The company dropped its preconditions on Friday. The NSEU said it would hear new offers from 7 June, three days after the planned 18-day walkout ends.
Samsung Electronics asked its largest union on Friday to come back to the bargaining table without conditions. The union said yes, eventually.
Talks could resume on 7 June, the National Samsung Electronics Union told reporters in Seoul, three days after the end of the 18-day strike it intends to begin on 21 May.
It is an unusual thing for an offer of unconditional dialogue to be met with a calendar invitation for after the picket line comes down.
The proposal, confirmed by the union and acknowledged by Samsung in a brief statement, came two days after government-mediated negotiations collapsed at the National Labor Relations Commission.
Investors took the response badly. Samsung shares traded as much as 7.6% lower on the Korea Exchange on Friday morning, against a 1.1% decline in the benchmark KOSPI, before paring losses through the session.
The dispute is not really about pay. The bonus formula is the fight. The NSEU wants the existing 50%-of-base-salary cap on performance bonuses removed and a profit-sharing scheme written into the contract, set at 15% of the chip division’s operating profit.
Samsung has offered a one-time payment for 2026 and a profit share equal to about 13%, but has not committed to a permanent structural change.
The reference point is one company over. SK Hynix agreed last September to scrap its bonus cap and allocate 10% of annual operating profit to staff, locked in for ten years.
On 2026 forecasts, that arithmetic produces six-figure dollar payouts per worker across roughly 35,000 staff. Samsung’s chip workers, watching that math play out next door, want the same formula on paper rather than at the chairman’s discretion.
The timing is what makes the standoff acute. Samsung’s $1tn market capitalisation, crossed earlier this month, was driven almost entirely by the chip division, and the bulk of that by the HBM and server DRAM lines the union is threatening to take offline.
JPMorgan has estimated an 18-day stoppage would cost Samsung more than 4tn won (around $2.9bn) in direct semiconductor revenue. The union’s own estimate runs higher, at up to 30tn won. The figures are not directly comparable, but both sit above the gap separating the two sides at the table.
The South Korean government has been publicly anxious about the prospect of a walkout. Semiconductors accounted for roughly 37% of the country’s total exports in April, according to trade ministry data, and the prime minister and finance minister have both said a strike at the world’s largest memory chipmaker should be avoided.

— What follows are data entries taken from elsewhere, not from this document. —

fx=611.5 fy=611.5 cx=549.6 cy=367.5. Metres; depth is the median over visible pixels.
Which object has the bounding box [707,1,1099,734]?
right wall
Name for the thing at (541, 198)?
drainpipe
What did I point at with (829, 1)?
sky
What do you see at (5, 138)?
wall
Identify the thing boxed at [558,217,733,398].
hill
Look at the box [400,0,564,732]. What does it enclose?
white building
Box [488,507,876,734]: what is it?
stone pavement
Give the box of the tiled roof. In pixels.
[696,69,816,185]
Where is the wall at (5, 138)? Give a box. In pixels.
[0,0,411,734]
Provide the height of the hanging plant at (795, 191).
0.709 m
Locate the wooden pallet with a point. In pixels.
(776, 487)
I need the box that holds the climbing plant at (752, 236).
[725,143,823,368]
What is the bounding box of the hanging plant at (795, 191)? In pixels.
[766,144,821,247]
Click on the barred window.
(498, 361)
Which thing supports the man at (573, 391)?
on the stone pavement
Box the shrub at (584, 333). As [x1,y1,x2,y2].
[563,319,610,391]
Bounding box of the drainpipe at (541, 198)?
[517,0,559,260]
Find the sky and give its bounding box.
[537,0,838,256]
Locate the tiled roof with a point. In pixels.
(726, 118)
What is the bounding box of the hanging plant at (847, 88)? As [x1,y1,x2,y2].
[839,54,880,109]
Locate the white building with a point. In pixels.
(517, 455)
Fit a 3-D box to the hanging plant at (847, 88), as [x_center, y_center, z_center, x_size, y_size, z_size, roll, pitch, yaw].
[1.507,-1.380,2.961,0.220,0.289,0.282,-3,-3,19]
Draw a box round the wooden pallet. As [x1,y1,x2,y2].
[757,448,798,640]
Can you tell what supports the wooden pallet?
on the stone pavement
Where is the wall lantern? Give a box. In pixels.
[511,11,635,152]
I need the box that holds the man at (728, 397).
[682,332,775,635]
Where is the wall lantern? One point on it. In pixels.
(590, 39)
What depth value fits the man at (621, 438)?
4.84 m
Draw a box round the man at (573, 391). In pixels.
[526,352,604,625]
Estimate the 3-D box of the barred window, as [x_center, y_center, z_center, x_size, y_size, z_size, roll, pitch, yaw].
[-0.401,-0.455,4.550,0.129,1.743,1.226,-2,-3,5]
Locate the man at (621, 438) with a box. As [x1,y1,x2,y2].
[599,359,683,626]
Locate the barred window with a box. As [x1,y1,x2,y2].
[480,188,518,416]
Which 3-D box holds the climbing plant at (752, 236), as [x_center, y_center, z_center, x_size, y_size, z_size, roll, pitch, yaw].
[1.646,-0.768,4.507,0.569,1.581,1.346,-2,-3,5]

The labour minister has so far declined to invoke emergency arbitration, a rarely used mechanism that would freeze industrial action for 30 days.

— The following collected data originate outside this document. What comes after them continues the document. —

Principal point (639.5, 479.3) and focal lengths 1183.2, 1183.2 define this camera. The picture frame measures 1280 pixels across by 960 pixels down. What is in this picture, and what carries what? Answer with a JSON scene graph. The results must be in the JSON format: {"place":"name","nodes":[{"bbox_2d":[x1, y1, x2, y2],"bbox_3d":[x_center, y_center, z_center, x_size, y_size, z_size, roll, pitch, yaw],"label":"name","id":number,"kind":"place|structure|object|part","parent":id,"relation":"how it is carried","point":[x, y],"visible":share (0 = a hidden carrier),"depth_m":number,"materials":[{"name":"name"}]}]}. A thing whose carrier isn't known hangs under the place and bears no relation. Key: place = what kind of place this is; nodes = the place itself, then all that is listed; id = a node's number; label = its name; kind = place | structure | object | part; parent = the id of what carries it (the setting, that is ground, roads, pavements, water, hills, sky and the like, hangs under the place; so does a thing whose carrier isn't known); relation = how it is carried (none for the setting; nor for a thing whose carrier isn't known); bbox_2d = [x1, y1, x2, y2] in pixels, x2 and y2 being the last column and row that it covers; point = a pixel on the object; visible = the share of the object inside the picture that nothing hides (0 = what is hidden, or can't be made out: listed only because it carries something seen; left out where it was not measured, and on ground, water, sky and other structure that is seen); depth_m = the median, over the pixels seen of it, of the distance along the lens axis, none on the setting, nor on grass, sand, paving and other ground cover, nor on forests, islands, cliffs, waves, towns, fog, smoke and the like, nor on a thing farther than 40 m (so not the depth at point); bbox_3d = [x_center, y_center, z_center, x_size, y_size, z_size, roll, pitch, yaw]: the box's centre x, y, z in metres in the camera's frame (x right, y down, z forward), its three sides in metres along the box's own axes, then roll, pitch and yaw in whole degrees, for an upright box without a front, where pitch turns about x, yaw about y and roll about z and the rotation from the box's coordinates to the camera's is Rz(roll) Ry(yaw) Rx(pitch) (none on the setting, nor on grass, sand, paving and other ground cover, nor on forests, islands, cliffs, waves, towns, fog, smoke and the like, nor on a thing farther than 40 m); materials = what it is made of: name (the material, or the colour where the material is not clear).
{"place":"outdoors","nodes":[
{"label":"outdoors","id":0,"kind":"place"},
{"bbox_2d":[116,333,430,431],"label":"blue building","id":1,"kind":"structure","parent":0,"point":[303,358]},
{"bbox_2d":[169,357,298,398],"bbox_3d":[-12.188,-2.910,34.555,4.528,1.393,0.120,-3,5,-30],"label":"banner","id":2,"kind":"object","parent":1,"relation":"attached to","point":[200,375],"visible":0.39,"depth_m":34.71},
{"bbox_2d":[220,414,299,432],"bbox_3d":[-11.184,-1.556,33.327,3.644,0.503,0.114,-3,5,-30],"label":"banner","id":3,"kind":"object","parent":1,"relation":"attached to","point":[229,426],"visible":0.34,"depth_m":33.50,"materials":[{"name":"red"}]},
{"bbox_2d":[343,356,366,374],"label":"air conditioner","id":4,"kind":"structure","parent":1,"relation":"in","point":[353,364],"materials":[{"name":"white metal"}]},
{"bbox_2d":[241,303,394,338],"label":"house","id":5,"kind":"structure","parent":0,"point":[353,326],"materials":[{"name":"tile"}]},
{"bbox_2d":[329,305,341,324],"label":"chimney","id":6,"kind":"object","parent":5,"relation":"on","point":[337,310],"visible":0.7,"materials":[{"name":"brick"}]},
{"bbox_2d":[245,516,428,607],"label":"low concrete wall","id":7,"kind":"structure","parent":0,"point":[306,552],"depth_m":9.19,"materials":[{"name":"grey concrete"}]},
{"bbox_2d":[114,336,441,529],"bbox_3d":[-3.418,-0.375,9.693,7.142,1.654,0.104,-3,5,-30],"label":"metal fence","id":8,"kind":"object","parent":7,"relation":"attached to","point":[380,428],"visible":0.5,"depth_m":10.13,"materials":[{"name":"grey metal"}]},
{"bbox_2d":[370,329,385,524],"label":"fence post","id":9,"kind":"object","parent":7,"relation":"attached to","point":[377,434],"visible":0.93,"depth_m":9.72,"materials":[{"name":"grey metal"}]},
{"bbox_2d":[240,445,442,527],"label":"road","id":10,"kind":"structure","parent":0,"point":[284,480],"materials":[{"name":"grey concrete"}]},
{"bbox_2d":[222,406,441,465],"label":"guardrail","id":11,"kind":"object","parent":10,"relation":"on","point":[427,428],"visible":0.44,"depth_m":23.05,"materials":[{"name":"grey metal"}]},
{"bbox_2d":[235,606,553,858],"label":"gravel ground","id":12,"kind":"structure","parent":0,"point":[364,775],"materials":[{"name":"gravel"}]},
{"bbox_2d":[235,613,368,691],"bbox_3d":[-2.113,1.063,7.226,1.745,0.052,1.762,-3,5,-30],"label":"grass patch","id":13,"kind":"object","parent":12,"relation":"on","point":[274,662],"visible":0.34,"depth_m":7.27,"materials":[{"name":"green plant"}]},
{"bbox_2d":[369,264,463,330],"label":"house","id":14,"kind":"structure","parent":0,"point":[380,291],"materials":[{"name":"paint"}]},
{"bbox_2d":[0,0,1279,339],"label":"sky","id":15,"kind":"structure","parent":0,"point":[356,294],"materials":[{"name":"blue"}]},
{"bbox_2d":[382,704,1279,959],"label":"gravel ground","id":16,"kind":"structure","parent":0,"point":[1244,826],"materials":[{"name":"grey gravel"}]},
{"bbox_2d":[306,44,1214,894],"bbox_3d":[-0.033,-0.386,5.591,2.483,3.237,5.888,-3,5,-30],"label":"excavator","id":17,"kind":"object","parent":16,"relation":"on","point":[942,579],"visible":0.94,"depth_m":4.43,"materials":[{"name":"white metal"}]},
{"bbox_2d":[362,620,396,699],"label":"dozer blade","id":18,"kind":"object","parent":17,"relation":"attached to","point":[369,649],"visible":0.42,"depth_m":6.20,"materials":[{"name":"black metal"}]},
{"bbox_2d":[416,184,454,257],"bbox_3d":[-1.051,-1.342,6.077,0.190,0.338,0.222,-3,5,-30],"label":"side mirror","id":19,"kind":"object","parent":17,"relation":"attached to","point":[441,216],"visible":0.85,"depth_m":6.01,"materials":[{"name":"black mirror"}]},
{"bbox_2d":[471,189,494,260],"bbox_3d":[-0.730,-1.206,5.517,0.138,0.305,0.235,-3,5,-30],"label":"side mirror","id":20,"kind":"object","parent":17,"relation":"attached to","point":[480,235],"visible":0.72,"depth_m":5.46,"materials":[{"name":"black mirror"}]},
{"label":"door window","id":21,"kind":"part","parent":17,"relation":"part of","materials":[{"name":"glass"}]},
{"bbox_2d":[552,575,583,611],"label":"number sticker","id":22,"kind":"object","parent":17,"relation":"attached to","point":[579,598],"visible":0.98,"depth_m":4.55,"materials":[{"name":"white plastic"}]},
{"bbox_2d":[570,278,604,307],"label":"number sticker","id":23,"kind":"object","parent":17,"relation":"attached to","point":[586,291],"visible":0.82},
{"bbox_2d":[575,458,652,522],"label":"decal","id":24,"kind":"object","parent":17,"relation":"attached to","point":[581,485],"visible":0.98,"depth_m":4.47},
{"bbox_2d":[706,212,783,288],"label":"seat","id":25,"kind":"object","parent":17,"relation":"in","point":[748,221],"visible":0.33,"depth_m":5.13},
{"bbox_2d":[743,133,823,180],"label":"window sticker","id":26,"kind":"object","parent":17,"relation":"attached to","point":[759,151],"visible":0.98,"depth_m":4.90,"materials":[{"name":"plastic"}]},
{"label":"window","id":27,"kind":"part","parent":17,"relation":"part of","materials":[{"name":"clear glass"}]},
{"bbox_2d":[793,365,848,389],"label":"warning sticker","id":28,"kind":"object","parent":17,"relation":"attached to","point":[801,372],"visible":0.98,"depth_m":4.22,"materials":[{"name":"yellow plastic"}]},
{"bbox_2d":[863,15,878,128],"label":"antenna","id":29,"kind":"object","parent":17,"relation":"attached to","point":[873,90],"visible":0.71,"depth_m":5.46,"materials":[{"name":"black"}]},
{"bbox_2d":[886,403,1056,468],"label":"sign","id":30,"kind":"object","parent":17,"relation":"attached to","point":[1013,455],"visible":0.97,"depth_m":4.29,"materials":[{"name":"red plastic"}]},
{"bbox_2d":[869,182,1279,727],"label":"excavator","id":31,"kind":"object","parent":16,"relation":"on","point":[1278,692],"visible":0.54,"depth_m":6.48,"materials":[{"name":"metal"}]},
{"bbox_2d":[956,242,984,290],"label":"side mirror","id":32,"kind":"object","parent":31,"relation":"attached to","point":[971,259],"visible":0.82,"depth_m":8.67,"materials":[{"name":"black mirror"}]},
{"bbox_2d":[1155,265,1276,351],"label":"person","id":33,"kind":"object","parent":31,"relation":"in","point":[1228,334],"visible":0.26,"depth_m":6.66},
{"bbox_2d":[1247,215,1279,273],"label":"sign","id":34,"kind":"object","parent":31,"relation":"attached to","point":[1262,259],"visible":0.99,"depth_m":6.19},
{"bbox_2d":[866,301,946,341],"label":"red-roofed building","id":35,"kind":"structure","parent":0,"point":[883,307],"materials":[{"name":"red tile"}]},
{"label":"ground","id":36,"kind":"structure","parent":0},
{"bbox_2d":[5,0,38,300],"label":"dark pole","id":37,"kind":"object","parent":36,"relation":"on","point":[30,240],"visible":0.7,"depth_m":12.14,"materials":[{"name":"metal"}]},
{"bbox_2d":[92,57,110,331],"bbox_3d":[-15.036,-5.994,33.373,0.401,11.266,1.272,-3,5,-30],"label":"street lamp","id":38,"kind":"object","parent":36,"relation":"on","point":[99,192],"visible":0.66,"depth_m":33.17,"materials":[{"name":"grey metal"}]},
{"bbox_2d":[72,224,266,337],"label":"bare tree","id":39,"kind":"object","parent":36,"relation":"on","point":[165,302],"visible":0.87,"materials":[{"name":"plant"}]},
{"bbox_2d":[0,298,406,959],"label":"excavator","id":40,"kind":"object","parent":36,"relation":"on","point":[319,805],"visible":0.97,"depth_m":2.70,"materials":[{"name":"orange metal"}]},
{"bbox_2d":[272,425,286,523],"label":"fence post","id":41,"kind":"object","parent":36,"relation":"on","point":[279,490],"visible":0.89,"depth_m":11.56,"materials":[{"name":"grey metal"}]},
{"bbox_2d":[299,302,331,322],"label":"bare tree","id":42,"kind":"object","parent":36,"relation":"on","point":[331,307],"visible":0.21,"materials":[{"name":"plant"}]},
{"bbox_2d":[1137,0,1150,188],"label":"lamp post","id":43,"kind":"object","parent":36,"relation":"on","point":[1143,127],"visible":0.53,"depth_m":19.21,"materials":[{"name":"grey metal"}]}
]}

Samsung said in its statement that it remained open to dialogue and regretted the union’s decision to proceed.
The NSEU, which has roughly 36,000 members and represents about 30% of the workforce, said it would consider any fresh proposal in writing before 21 May, but would not delay the strike to negotiate further. The 7 June date, the union said, was not an opening position; it was the calendar.